━━ Information provided ━━
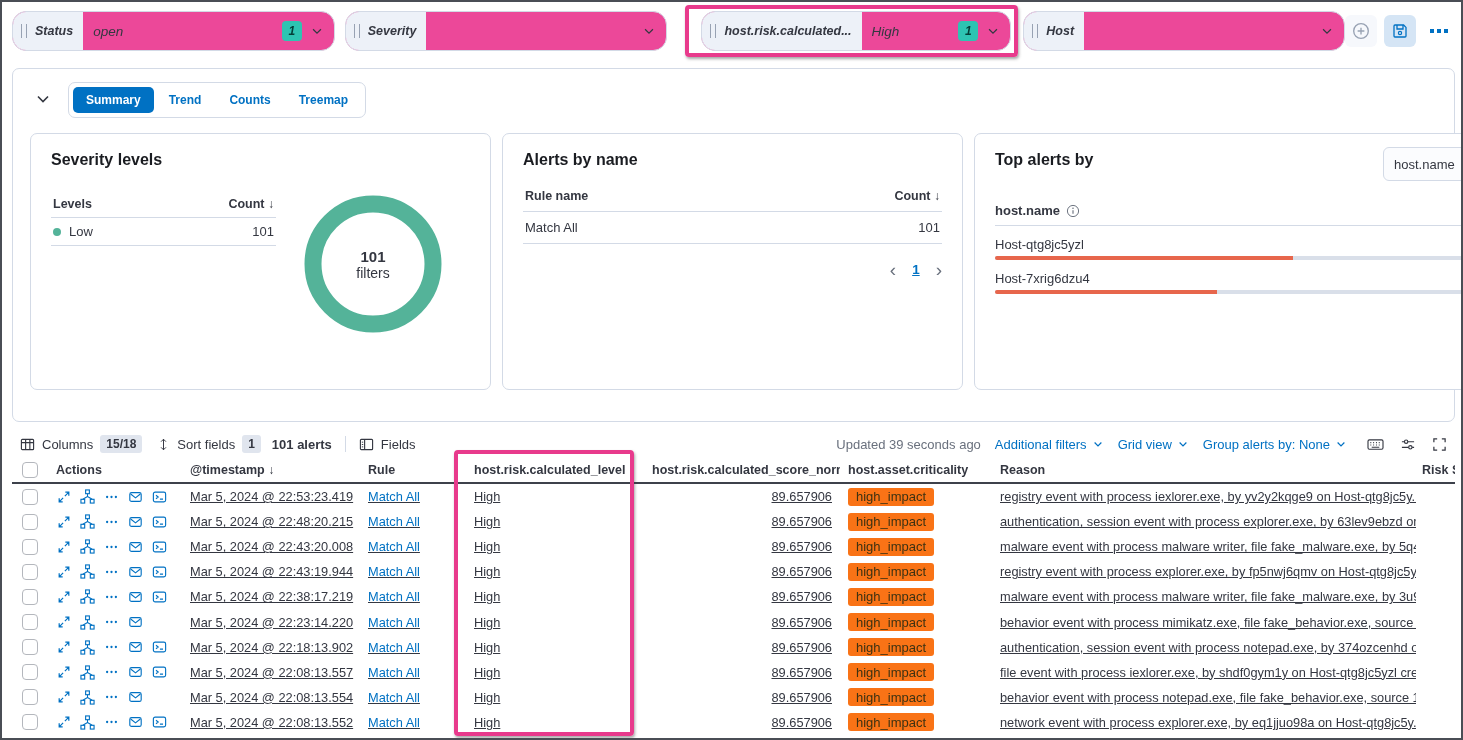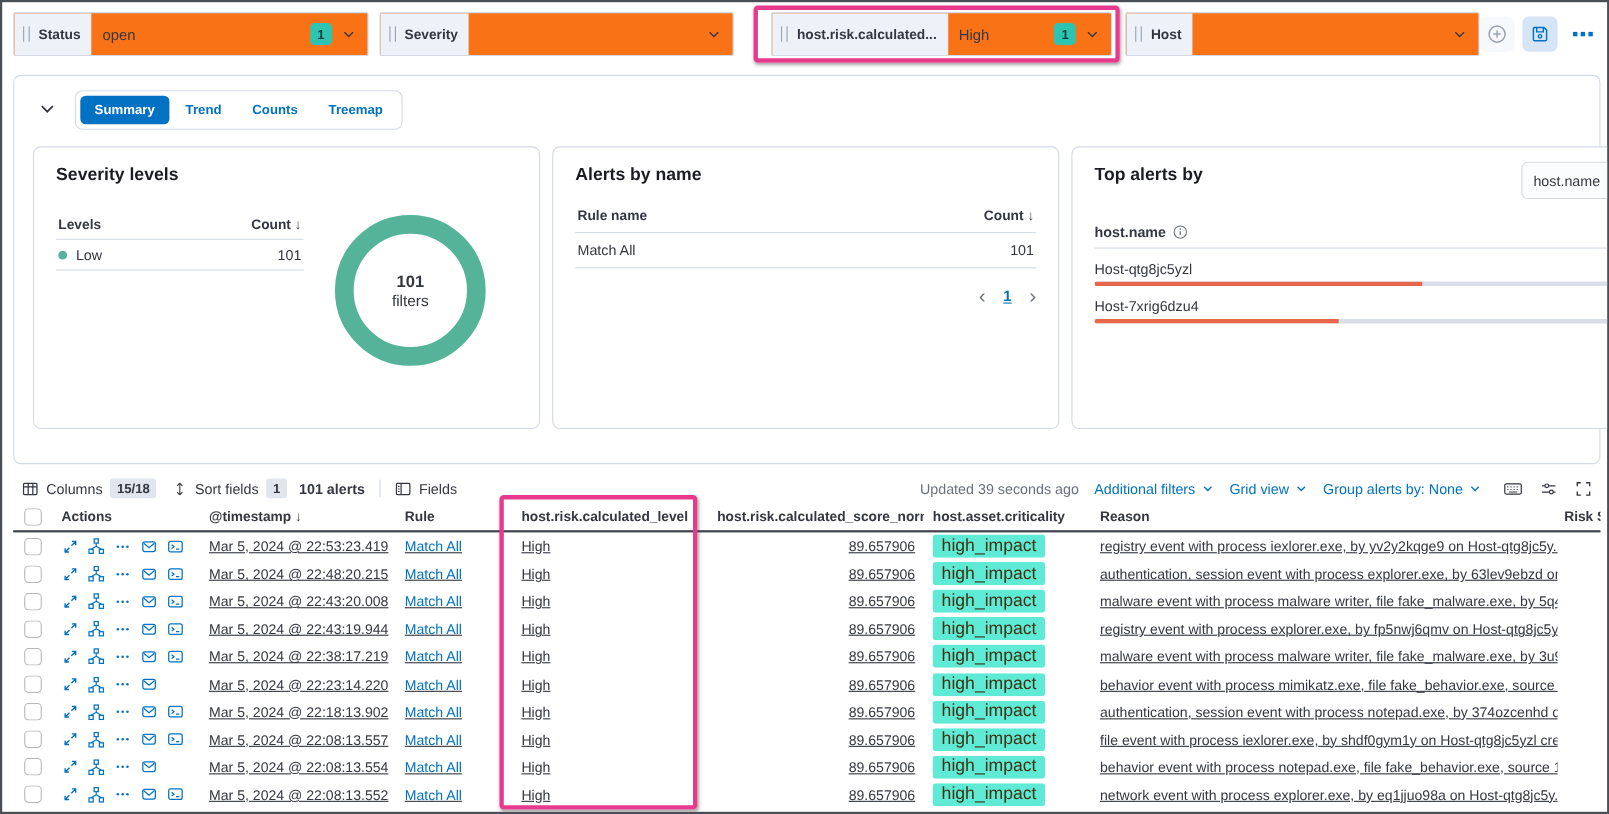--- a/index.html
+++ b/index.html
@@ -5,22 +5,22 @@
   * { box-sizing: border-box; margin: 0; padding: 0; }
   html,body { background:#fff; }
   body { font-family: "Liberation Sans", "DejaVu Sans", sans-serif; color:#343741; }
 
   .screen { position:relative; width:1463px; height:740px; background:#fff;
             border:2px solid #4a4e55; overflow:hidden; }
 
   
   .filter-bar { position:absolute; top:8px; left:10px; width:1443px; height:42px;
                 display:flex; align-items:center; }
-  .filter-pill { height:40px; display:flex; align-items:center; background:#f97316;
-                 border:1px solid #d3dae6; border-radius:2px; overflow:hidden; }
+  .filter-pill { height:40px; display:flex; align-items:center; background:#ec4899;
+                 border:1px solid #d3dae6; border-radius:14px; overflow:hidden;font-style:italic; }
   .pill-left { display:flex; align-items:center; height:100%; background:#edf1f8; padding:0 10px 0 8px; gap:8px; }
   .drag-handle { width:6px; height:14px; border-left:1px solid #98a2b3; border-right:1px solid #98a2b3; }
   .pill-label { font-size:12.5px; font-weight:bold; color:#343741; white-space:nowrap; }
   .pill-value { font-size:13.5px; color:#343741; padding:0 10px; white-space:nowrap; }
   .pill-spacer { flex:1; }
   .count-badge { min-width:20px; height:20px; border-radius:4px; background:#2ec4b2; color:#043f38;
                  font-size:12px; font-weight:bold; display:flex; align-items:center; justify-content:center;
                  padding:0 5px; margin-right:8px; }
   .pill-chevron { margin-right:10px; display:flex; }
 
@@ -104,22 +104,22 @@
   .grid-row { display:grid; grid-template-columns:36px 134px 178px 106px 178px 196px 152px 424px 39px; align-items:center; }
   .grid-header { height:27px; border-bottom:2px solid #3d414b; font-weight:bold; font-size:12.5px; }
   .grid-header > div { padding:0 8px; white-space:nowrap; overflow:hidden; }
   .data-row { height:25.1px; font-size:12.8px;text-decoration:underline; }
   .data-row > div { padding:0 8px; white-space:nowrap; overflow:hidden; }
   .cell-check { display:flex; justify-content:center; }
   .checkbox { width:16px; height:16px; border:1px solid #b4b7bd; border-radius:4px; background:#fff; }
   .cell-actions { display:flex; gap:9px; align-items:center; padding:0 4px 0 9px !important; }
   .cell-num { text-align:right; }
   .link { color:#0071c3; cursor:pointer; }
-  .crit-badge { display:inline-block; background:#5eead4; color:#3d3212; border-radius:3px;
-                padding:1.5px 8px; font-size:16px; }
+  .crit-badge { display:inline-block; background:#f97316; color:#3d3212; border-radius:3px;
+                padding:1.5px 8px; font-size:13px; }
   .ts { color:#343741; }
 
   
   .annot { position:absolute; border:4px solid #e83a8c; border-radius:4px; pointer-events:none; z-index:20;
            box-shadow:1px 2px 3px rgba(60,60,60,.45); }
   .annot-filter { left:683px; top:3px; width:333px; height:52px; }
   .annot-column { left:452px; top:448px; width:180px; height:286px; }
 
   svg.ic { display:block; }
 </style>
━━━
■ Task objective ■
Could you repeat all of the data exactly, minus the pictures?

■ Answer to this task ■
--- a/index.html
+++ b/index.html
@@ -5,22 +5,22 @@
   * { box-sizing: border-box; margin: 0; padding: 0; }
   html,body { background:#fff; }
   body { font-family: "Liberation Sans", "DejaVu Sans", sans-serif; color:#343741; }
 
   .screen { position:relative; width:1463px; height:740px; background:#fff;
             border:2px solid #4a4e55; overflow:hidden; }
 
   
   .filter-bar { position:absolute; top:8px; left:10px; width:1443px; height:42px;
                 display:flex; align-items:center; }
-  .filter-pill { height:40px; display:flex; align-items:center; background:#f97316;
-                 border:1px solid #d3dae6; border-radius:2px; overflow:hidden; }
+  .filter-pill { height:40px; display:flex; align-items:center; background:#ec4899;
+                 border:1px solid #d3dae6; border-radius:14px; overflow:hidden;font-style:italic; }
   .pill-left { display:flex; align-items:center; height:100%; background:#edf1f8; padding:0 10px 0 8px; gap:8px; }
   .drag-handle { width:6px; height:14px; border-left:1px solid #98a2b3; border-right:1px solid #98a2b3; }
   .pill-label { font-size:12.5px; font-weight:bold; color:#343741; white-space:nowrap; }
   .pill-value { font-size:13.5px; color:#343741; padding:0 10px; white-space:nowrap; }
   .pill-spacer { flex:1; }
   .count-badge { min-width:20px; height:20px; border-radius:4px; background:#2ec4b2; color:#043f38;
                  font-size:12px; font-weight:bold; display:flex; align-items:center; justify-content:center;
                  padding:0 5px; margin-right:8px; }
   .pill-chevron { margin-right:10px; display:flex; }
 
@@ -104,22 +104,22 @@
   .grid-row { display:grid; grid-template-columns:36px 134px 178px 106px 178px 196px 152px 424px 39px; align-items:center; }
   .grid-header { height:27px; border-bottom:2px solid #3d414b; font-weight:bold; font-size:12.5px; }
   .grid-header > div { padding:0 8px; white-space:nowrap; overflow:hidden; }
   .data-row { height:25.1px; font-size:12.8px;text-decoration:underline; }
   .data-row > div { padding:0 8px; white-space:nowrap; overflow:hidden; }
   .cell-check { display:flex; justify-content:center; }
   .checkbox { width:16px; height:16px; border:1px solid #b4b7bd; border-radius:4px; background:#fff; }
   .cell-actions { display:flex; gap:9px; align-items:center; padding:0 4px 0 9px !important; }
   .cell-num { text-align:right; }
   .link { color:#0071c3; cursor:pointer; }
-  .crit-badge { display:inline-block; background:#5eead4; color:#3d3212; border-radius:3px;
-                padding:1.5px 8px; font-size:16px; }
+  .crit-badge { display:inline-block; background:#f97316; color:#3d3212; border-radius:3px;
+                padding:1.5px 8px; font-size:13px; }
   .ts { color:#343741; }
 
   
   .annot { position:absolute; border:4px solid #e83a8c; border-radius:4px; pointer-events:none; z-index:20;
            box-shadow:1px 2px 3px rgba(60,60,60,.45); }
   .annot-filter { left:683px; top:3px; width:333px; height:52px; }
   .annot-column { left:452px; top:448px; width:180px; height:286px; }
 
   svg.ic { display:block; }
 </style>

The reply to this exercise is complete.